Task instructions:
**A)** According to the page text, why does the agent attack update rule run before the combat rhythm rule within a step?
**B)** Using the page text, list each computed total that the reward breakdown exposes, with the formula given for it.

Page text:
◆ ◆ ◆ ◆
Step rules have a priority field that controls the order in which they execute within a single step. Lower numbers run first. This ordering matters because step rules can depend on each other's effects. For example, the agent attack update rule (priority 1) recalculates attack power from equipped weapons before the combat rhythm rule (priority 2) processes NPC attacks, which needs to know the agent's current attack stat.

Action rule vs step rule

This two-tier design is central to how AgentOdyssey models world dynamics:

  • Action rules are reactive. They fire in response to a specific agent action and affect that agent's immediate situation. They are the game's verbs.
  • Step rules are proactive. They run unconditionally every step and model processes that evolve over time regardless of player input. They are the game's background systems.

The same RuleContext and RuleResult types are used for both, so the output interface is identical: both types of rules mutate the world, write feedback, and emit events in exactly the same way. The only structural difference is who triggers them and whether they operate on a single agent or the entire environment.

tip

In implementation, you can nearly always implement any non-action game logic as a step rule. For example, a rule that triggers when two agents locate in two specific areas (like the ones from It Takes Two) could be implemented as a step rule that checks all agent locations every step and emits an event when the condition is met.

Reward Model

The reward system is built on two classes: RewardBreakdown and RewardFunction.

RewardBreakdown

It is a simple dataclass that tallies reward across categories listed in Ontology Overview. Each category has a numeric value that can be positive or negative. The environment computes these values based on the events emitted by rules each step, and then feeds them into the reward function to produce a final reward signal for the agent.

The breakdown exposes three computed totals:

PropertyFormulaUse case
totalSum of all components minus deathGeneral progress metric
xp_totalWeighted sum (quest × 20, trade × 10, others × 5)Drives the agent's leveling system
score_totaltotal minus killProgress metric that excludes non-unique kills

The XP total is fed into Agent.gain_xp(), which handles leveling up. Each level increases the agent's max HP by 20 and base attack by 5.
◆ ◆ ◆ ◆
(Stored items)

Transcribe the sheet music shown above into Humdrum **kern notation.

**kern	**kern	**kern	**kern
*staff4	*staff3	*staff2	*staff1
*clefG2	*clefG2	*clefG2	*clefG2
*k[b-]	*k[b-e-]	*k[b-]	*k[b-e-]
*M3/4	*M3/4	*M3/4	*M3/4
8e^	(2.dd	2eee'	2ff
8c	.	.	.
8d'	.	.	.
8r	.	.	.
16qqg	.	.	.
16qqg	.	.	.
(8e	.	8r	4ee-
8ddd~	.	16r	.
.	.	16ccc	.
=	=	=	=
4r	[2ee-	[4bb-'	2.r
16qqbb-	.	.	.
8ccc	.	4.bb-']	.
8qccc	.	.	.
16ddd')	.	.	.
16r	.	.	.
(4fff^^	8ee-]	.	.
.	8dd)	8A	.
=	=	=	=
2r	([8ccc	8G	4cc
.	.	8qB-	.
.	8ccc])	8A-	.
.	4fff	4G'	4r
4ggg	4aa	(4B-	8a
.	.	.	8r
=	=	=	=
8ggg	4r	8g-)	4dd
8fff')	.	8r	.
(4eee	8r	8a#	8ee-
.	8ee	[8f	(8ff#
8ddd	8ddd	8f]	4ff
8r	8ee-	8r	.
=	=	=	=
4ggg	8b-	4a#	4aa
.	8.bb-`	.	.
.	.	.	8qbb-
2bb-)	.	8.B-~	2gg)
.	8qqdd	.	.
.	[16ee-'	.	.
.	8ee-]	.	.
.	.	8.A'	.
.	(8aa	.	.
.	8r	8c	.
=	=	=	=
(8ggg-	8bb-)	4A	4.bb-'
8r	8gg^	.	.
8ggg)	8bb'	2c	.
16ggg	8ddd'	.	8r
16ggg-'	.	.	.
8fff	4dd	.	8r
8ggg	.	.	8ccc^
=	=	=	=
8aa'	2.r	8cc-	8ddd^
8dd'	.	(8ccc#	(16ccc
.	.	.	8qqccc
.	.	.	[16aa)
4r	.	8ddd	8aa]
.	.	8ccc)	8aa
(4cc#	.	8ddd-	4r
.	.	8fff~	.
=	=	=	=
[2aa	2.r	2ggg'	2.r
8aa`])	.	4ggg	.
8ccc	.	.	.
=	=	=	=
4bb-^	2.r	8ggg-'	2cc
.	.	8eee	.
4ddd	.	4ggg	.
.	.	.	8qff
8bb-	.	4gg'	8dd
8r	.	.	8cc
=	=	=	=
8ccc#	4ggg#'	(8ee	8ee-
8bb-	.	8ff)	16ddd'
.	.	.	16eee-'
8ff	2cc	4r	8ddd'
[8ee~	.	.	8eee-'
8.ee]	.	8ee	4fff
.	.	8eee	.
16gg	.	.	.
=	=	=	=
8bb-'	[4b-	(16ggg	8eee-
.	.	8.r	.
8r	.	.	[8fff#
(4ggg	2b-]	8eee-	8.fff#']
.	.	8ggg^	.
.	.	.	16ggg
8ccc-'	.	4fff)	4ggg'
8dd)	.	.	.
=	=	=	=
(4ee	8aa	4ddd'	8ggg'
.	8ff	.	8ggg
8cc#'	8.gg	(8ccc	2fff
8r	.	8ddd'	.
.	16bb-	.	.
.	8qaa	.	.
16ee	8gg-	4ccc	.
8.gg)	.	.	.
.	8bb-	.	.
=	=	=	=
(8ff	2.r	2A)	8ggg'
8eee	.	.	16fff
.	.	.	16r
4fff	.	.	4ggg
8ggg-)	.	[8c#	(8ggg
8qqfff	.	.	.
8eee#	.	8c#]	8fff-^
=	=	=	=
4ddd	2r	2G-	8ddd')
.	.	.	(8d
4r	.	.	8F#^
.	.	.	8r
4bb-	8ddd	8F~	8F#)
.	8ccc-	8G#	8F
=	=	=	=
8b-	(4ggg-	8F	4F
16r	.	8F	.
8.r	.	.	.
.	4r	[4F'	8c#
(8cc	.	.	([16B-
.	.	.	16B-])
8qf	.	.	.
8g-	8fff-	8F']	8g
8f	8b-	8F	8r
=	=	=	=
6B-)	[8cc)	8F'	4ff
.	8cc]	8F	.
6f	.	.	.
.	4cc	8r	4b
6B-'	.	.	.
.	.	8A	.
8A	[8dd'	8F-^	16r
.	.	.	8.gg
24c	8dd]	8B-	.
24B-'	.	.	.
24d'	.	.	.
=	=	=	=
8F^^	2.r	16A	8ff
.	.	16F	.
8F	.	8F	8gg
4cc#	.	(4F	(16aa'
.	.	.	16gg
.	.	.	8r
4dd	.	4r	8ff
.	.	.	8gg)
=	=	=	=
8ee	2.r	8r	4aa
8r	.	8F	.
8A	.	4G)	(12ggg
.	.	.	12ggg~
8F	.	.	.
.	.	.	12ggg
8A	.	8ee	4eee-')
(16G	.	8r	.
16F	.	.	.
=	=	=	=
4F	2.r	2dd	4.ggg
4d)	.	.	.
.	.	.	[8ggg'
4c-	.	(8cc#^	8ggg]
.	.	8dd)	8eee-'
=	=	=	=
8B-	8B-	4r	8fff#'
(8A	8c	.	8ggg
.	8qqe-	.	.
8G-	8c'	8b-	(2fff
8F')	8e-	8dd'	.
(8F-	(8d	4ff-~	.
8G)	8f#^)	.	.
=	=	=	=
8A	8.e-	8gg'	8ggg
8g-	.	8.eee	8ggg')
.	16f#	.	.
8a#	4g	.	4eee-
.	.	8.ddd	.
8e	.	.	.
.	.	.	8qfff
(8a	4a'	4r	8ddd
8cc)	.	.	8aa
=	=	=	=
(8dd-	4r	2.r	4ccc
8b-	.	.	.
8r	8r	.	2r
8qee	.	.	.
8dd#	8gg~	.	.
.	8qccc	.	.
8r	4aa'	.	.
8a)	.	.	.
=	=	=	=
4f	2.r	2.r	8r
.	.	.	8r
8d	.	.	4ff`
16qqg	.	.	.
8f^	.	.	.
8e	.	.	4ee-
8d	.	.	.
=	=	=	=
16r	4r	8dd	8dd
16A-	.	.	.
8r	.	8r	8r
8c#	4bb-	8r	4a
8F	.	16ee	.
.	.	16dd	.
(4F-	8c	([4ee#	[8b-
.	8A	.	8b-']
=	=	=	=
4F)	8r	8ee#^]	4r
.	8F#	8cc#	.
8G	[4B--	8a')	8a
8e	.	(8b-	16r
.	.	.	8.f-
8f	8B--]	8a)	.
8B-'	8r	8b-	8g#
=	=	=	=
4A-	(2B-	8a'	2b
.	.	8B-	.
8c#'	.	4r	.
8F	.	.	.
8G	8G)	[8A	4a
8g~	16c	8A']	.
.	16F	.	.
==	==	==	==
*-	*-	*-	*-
◆ ◆ ◆ ◆
Solutions to each task:
**A)** Step rules can depend on each other's effects, and the combat rhythm rule (priority 2) needs the agent's current attack stat when it processes NPC attacks. The agent attack update rule (priority 1) therefore runs first, since lower numbers run first, so that it recalculates attack power from equipped weapons before that stat is used.

**B)**
- total: sum of all components minus death
- xp_total: weighted sum (quest × 20, trade × 10, others × 5)
- score_total: total minus kill